Circadian rhythms enable organisms to synchronise the processes underpinning survival and reproduction to anticipate daily changes in the external environment. Recent work shows that daily (circadian) rhythms also enable parasites to maximise fitness in the context of ecological interactions with their hosts. Because parasite rhythms matter for their fitness, understanding how they are regulated could lead to innovative ways to reduce the severity and spread of diseases. Here, we examine how host circadian rhythms influence rhythms in the asexual replication of malaria parasites.

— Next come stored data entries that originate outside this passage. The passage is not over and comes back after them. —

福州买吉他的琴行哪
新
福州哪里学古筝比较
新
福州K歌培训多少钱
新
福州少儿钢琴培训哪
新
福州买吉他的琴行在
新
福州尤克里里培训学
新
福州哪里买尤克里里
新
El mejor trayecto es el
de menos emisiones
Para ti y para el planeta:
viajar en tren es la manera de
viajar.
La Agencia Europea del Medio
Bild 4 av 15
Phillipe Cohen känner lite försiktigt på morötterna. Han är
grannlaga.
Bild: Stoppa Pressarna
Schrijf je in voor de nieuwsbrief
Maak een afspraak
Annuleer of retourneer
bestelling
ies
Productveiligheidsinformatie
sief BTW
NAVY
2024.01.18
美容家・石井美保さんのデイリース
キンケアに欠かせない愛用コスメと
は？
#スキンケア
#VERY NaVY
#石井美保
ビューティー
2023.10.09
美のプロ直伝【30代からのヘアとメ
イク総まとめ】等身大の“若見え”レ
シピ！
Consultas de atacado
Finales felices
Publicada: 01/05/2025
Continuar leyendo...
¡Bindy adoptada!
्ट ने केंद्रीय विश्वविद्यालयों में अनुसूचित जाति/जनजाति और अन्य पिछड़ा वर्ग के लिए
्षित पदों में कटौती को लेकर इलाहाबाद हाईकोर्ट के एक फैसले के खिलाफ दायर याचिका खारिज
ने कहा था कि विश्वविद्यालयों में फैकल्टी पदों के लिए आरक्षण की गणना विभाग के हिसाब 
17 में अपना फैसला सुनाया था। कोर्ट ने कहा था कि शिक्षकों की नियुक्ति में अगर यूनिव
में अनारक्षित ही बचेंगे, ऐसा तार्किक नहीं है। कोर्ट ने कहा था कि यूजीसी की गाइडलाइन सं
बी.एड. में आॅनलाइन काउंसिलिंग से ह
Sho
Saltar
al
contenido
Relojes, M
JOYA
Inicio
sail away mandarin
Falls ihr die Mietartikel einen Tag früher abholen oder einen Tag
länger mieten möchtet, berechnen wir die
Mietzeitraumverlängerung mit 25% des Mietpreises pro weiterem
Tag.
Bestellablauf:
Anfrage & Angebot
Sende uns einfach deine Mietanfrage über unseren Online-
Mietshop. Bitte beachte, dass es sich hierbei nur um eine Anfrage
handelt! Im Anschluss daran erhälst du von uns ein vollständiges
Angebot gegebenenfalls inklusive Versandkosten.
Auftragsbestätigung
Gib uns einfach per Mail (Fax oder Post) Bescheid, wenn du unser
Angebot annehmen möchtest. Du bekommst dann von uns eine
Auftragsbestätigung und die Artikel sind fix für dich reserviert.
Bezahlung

Asexual replication is responsible for the severity of malaria and fuels transmission of the disease, yet, how parasite rhythms are driven remains a mystery. We perturbed feeding rhythms of hosts by 12 hours (i.e. diurnal feeding in nocturnal mice) to desynchronise the host’s peripheral oscillators from the central, light-entrained oscillator in the brain and their rhythmic outputs. We demonstrate that the rhythms of rodent malaria parasites in day-fed hosts become inverted relative to the rhythms of parasites in night-fed hosts. Our results reveal that the host’s peripheral rhythms (associated with the timing of feeding and metabolism), but not rhythms driven by the central, light-entrained circadian oscillator in the brain, determine the timing (phase) of parasite rhythms. Further investigation reveals that parasite rhythms correlate closely with blood glucose rhythms. In addition, we show that parasite rhythms resynchronise to the altered host feeding rhythms when food availability is shifted, which is not mediated through rhythms in the host immune system. Our observations suggest that parasites actively control their developmental rhythms. Finally, counter to expectation, the severity of disease symptoms expressed by hosts was not affected by desynchronisation of their central and peripheral rhythms. Our study at the intersection of disease ecology and chronobiology opens up a new arena for studying host-parasite-vector coevolution and has broad implications for applied bioscience.

昼夜节律使生物体能够同步支撑生存和繁殖的过程，以预测外部环境的日常变化。最近的研究表明，日常（昼夜节律）节律也使寄生虫能够在与宿主的生态相互作用的背景下最大限度地提高适应性。由于寄生虫节律对其健康至关重要，了解它们的调节方式可能会带来减少疾病严重程度和传播的创新方法。在这里，我们研究宿主昼夜节律如何影响疟原虫无性复制的节律。无性复制导致了疟疾的严重性并加剧了疾病的传播，然而，寄生虫节律是如何驱动的仍然是一个谜。我们扰乱宿主的摄食节律12小时（即夜间小鼠的昼夜摄食），以使宿主的外周振荡器与大脑中的中央光诱导振荡器及其节律输出不同步。我们证明，白天喂养的宿主中啮齿类疟疾寄生虫的节律相对于夜间喂养的宿主中的寄生虫的节律是倒置的。我们的结果表明，决定寄生虫节律的时间（阶段）的是宿主的外周节律（与进食和新陈代谢的时间相关），而不是由大脑中的中央光夹带昼夜节律振荡器驱动的节律。进一步的研究表明，寄生虫节律与血糖节律密切相关。此外，我们发现，当食物供应发生变化时，寄生虫节律会与改变的宿主进食节律重新同步，这不是通过宿主免疫系统的节律介导的。我们的观察表明寄生虫主动控制其发育节奏。最后，与预期相反，宿主表达的疾病症状的严重程度并未受到中枢和外周节律不同步的影响。我们在疾病生态学和时间生物学交叉领域的研究为研究宿主-寄生虫-载体协同进化开辟了一个新领域，并对应用生物科学具有广泛的影响。